Aku menutup telepon Zack dan segera menghampiri Fred yang sedang bercanda-canda di sofa ruang tamu dengan anakku, Fred junior. Ternyata benar kata ibuku, Waktu hanya ilusi. Apa yang terjadi di masa lalu seakan baru sekerjapan mata saja. Cepat sekali lima tahun berlalu. Aku yang sudah berpredikat S-1 sekarang sedang mengurus rencana resepsi pernikahan Chessy dengan orang yang tak pernah ku sangka-sangka, Gery. Padahal aku seperti baru saja berjalan-jalan ke Markische Museum dan berfoto dengan patung beruang itu bersama Gery, cowok yang aku kenal di pesawat saat aku akan berangkat ke Berlin, dan tahu-tahu dia akan menikah dengan adikku! Ya, waktu memang hanya ilusi. Terkadang aku berpikir waktu berjalan lama sekali, tapi setelah bertahun-tahun dan ketika aku menoleh ke masa lalu, aku merasakan bahwa waktu cepat sekali berputar. Gery benar, apapun yang sudah atau akan terjadi, jangan biarkan kita menyesal jika kita menoleh ke belakang. Aku takkan pernah menyesal

“Mama!” Tiba-tiba Fred Jr. memanggilku dalam gendongan ayahnya. Fred tersenyum padaku. Aku terharu melihat pemandangan ini. Fred dengan senyuman yang dulu hanya ada dalam mimpiku, sekarang telah menjadi milikku. Er ist ja meine Symphonie. Dan kini, ditambah satu senyuman kecil yang melengkapi hidupku.
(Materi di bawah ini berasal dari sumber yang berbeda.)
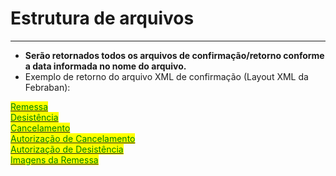 # Estrutura de arquivos

****

* **Serão retornados todos os arquivos de confirmação/retorno conforme a data informada no nome do arquivo.**
* Exemplo de retorno do arquivo XML de confirmação (Layout XML da Febraban):

&#x20;       <mark style="color:green;"></mark>        [<mark style="color:green;">Remessa</mark>](remessa.md)<mark style="color:green;"></mark>\
&#x20;       <mark style="color:green;"></mark>        [<mark style="color:green;">Desistência</mark>](desistencia.md)<mark style="color:green;"></mark>\
&#x20;       <mark style="color:green;"></mark>        [<mark style="color:green;">Cancelamento</mark>](cancelamento.md)<mark style="color:green;"></mark>\
&#x20;       <mark style="color:green;"></mark>        [<mark style="color:green;">Autorização de Cancelamento</mark>](autorizacao-de-cancelamento.md)<mark style="color:green;"></mark>\
&#x20;       <mark style="color:green;"></mark>        [<mark style="color:green;">Autorização de Desistência</mark>](autorizacao-de-desistencia.md)<mark style="color:green;"></mark>\
&#x20;       <mark style="color:green;"></mark>        [<mark style="color:green;">Imagens da Remessa</mark>](imagens-da-remessa.md)<mark style="color:green;"></mark>
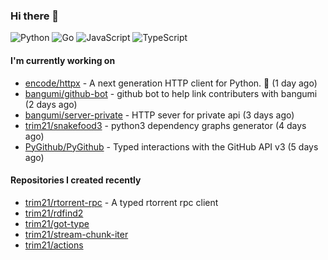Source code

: ### Hi there 👋

![Python](https://img.shields.io/badge/python-3670A0?style=for-the-badge&logo=python&logoColor=ffdd54)
![Go](https://img.shields.io/badge/go-%2300ADD8.svg?style=for-the-badge&logo=go&logoColor=white)
![JavaScript](https://img.shields.io/badge/javascript-%23323330.svg?style=for-the-badge&logo=javascript&logoColor=%23F7DF1E)
![TypeScript](https://img.shields.io/badge/typescript-%23007ACC.svg?style=for-the-badge&logo=typescript&logoColor=white)

#### I'm currently working on

- [encode/httpx](https://github.com/encode/httpx) - A next generation HTTP client for Python. 🦋 (1 day ago)
- [bangumi/github-bot](https://github.com/bangumi/github-bot) - github bot to help link contributers with bangumi (2 days ago)
- [bangumi/server-private](https://github.com/bangumi/server-private) - HTTP sever for private api (3 days ago)
- [trim21/snakefood3](https://github.com/trim21/snakefood3) - python3 dependency graphs generator (4 days ago)
- [PyGithub/PyGithub](https://github.com/PyGithub/PyGithub) - Typed interactions with the GitHub API v3 (5 days ago)

#### Repositories I created recently

- [trim21/rtorrent-rpc](https://github.com/trim21/rtorrent-rpc) - A typed rtorrent rpc client
- [trim21/rdfind2](https://github.com/trim21/rdfind2)
- [trim21/got-type](https://github.com/trim21/got-type)
- [trim21/stream-chunk-iter](https://github.com/trim21/stream-chunk-iter)
- [trim21/actions](https://github.com/trim21/actions)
“Kamu ‘nggak pernah berubah ya, Sayang.” ujar Fred lembut sambil membelai rambut panjangku yang kecoklatan. Fred mencium pipiku.

“Aku mau sun Mama juga…!” Anak laki-laki semata wayangku itu langsung menghambur ke gendonganku.

DOK! DOK! DOK!

“Tolong buka pintu dulu, Pa.” kataku pada Fred. Fred bergegas membukakan pintu.
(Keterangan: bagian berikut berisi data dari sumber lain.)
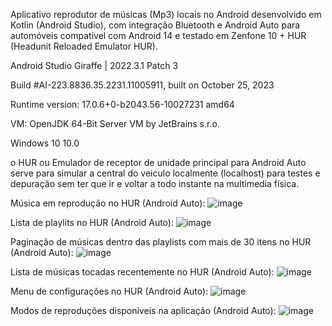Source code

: Aplicativo reprodutor de músicas (Mp3) locais no Android desenvolvido em Kotlin (Android Studio), com integração Bluetooth e Android Auto para automóveis compatível com Android 14 e testado em Zenfone 10 + HUR (Headunit Reloaded Emulator HUR).



Android Studio Giraffe | 2022.3.1 Patch 3

Build #AI-223.8836.35.2231.11005911, built on October 25, 2023

Runtime version: 17.0.6+0-b2043.56-10027231 amd64

VM: OpenJDK 64-Bit Server VM by JetBrains s.r.o.

Windows 10 10.0


o HUR ou Emulador de receptor de unidade principal para Android Auto serve para simular a central do veiculo localmente (localhost) para testes e depuração sem ter que ir e voltar a todo instante na multimedia física.

Música em reprodução no HUR (Android Auto):
![image](https://github.com/willmello99/MediaPlayerDroid/assets/50001867/ddbff657-1666-43d4-b752-a08f1a93e4f8)

Lista de playlits no HUR (Android Auto):
![image](https://github.com/willmello99/MediaPlayerDroid/assets/50001867/d6487d09-16b7-4b0a-afca-e019b4c396a5)

Paginação de músicas dentro das playlists com mais de 30 itens no HUR (Android Auto):
![image](https://github.com/willmello99/MediaPlayerDroid/assets/50001867/cf202be0-58d3-4f35-9cbe-777545b5f24b)

Lista de músicas tocadas recentemente no HUR (Android Auto):
![image](https://github.com/willmello99/MediaPlayerDroid/assets/50001867/1d6c25b8-8036-45c6-ae04-c7e2af6207f3)

Menu de configurações no HUR (Android Auto):
![image](https://github.com/willmello99/MediaPlayerDroid/assets/50001867/b58ded1c-a7c6-48a9-acfd-8975c5b745a9)

Modos de reproduções disponíveis na aplicação (Android Auto):
![image](https://github.com/willmello99/MediaPlayerDroid/assets/50001867/353e57a1-bc3f-4b9b-89b1-fc95e6931863)

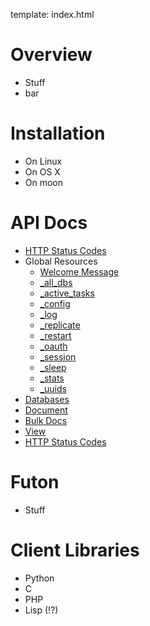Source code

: template: index.html

Overview
========

* Stuff
* bar

Installation
============

* On Linux
* On OS X
* On moon

API Docs
========

* [HTTP Status Codes][status_codes]
* Global Resources
    * [Welcome Message][welcome]
    * [_all_dbs][all_dbs]
    * [_active_tasks][active_tasks]
    * [_config][config]
    * [_log][log]
    * [_replicate][replicate]
    * [_restart][restart]
    * [_oauth][oauth]
    * [_session][session]
    * [_sleep][sleep]
    * [_stats][stats]
    * [_uuids][uuids]
* [Databases][databases]
* [Document][document]
* [Bulk Docs][bulk_docs]
* [View][view]
* [HTTP Status Codes][status_codes]

[status_codes]: en/api/http/status_codes.html
[welcome]: en/api/http/root.html
[all_dbs]: en/api/http/all_dbs.html
[active_tasks]: en/api/http/active_tasks.html
[config]: en/api/http/config.html
[log]: en/api/http/log.html
[replicate]: en/api/http/replicate.html
[restart]: en/api/http/restart.html
[oauth]: en/api/http/oauth.html
[session]: en/api/http/session.html
[sleep]: en/api/http/sleep.html
[stats]: en/api/http/stats.html
[uuids]: en/api/http/uuids.html


[databases]: en/api/http/databases/
[document]: en/api/http/document.html
[bulk_docs]: en/api/http/bulk_docs.html
[view]: en/api/http/view.html
[status_codes]: en/api/http/status_codes.html

Futon
=====

* Stuff

Client Libraries
================

* Python
* C
* PHP
* Lisp (!?)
“Oh, Mamah. Masuk, Mah.” Aku dengar Fred berkata. Pasti itu ibuku, karena Fred menyebut ibunya Mutti, bukan Mamah.

Ibuku langsung memeluk Fred Jr. erat. Aku dan Fred langsung menyalaminya.

“Fredo, kamu mirip banget Papa-mu sih? Idungnya mancung lagi, Jerman banget ya, ‘nggak kayak Mama-mu, pesek. Nah, rambutnya baru mirip Mama-mu, kecoklatan. Papa-mu ‘kan item rambutnya. Tapi rambutmu lurus sama kayak Mama dan Papamu.” Ibuku berkata saat menggendong-gendong Fred Jr. dengan bahagia. Aku dan Fred saling berpandangan sambil tersenyum.

“Papah mana, Mah?” tanyaku.

“Tuh.” jawab ibuku sambil menunjuk ke satu arah. Ayahku baru sampai. Aku langsung menyambutnya dengan pelukan. Fred menghampiri untuk menyalaminya.

Sudah cukup lama aku tak bertemu dengannya sejak ia datang ke pernikahanku di Jerman lima tahun yang lalu, bahkan saat aku, Fred, dan Fred Jr. pindah ke Jakarta setahun yang lalu pun aku belum bertemu dengannya lagi. Rambutnya yang sudah sedikit memutih tak menghalangi pancaran penyesalan yang terlihat dari raut wajahnya. Sudah lama aku tak merasakan kasih sayangnya. Tapi kini semuanya terganti dengan kebahagiaan yang teramat lengkap. Bagiku, selalu ada kesempatan kedua jika seseorang mau merubah diri.